05/10/2024 03:08:01 PM - kneaddata.utilities - INFO: Reordering read identifiers ...

And the messages outputted by the kneaddata command is just Killed suggesting an issue with resource availability (SIGKILL).

Here is the command:

kneaddata --input1 SU03052328/SU03052328_S6_R1_001.fastq.gz --input2 SU03052328/SU03052328_S6_R2_001.fastq.gz -db kneaddata_humane_genome/ --output kneaddata_output/SU03052328 -p 4 -t 8 --trimmomatic ~/Trimmomatic-0.33 --bowtie2 ~/bowtie2-2.4.2-sra-linux-x86_64/

The input fastq files are concatenated paired end files from 2 lanes from Illumina Novaseq6000 (Lane 1 R1 and Lane 2 R1 files concatenated, same for R2 files).

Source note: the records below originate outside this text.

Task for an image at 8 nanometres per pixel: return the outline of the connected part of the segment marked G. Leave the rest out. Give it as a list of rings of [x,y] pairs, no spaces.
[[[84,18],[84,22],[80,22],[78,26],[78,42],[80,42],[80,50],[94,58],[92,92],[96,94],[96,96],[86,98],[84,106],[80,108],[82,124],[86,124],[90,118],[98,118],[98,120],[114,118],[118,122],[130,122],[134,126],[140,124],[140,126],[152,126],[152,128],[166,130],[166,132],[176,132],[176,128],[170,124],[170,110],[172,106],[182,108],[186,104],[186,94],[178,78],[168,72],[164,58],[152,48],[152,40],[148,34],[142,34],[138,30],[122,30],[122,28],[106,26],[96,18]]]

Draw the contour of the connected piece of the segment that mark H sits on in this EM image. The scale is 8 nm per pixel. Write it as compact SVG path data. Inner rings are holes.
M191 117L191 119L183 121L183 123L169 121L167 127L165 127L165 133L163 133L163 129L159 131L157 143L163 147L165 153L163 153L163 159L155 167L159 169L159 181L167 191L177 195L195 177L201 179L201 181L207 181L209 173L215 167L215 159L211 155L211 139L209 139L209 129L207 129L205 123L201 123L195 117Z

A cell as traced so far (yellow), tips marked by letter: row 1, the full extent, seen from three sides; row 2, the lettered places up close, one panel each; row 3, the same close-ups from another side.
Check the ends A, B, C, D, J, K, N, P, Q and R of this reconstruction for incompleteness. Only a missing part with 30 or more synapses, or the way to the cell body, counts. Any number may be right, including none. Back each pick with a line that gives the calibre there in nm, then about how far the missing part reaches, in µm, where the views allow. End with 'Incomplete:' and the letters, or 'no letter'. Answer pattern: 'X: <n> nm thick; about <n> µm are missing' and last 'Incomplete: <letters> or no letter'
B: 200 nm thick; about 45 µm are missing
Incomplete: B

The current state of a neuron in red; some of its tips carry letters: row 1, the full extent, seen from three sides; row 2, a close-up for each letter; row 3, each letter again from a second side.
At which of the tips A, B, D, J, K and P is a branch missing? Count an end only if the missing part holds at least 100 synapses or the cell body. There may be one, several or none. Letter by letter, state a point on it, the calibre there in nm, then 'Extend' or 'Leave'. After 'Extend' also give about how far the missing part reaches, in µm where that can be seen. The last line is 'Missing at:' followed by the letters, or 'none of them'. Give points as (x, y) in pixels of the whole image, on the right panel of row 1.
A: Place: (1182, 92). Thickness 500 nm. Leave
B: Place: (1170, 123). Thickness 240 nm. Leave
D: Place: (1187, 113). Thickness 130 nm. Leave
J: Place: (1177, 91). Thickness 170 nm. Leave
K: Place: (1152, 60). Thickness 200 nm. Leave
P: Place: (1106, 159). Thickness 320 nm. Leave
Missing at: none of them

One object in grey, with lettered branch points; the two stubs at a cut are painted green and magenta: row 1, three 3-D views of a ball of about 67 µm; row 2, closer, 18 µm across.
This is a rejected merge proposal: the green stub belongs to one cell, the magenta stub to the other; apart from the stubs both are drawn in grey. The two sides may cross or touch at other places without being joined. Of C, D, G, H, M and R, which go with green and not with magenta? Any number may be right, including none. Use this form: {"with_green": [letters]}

I’ve had to point it to the trimmomatic and bowtie2 directories because installing with pip didn’t automatically install those two (like the documentation said it would which was weird). Each file is approximately 6Gb.

I am running this on an 8 core 32gb VM with a 2TB disk (ssd).

Monitoring resource usage with htop during the execution, I can see the memory usage hits 100% when reordering happens. I haven’t been able to find too much info about the resource requirements of kneaddata other than the Memory (>= 4 Gb if using Bowtie2, >= 8 Gb if using BMTagger) on the install page.

Any pointers or additional debugging suggestions most welcome, even just “use a bigger vm” with reason.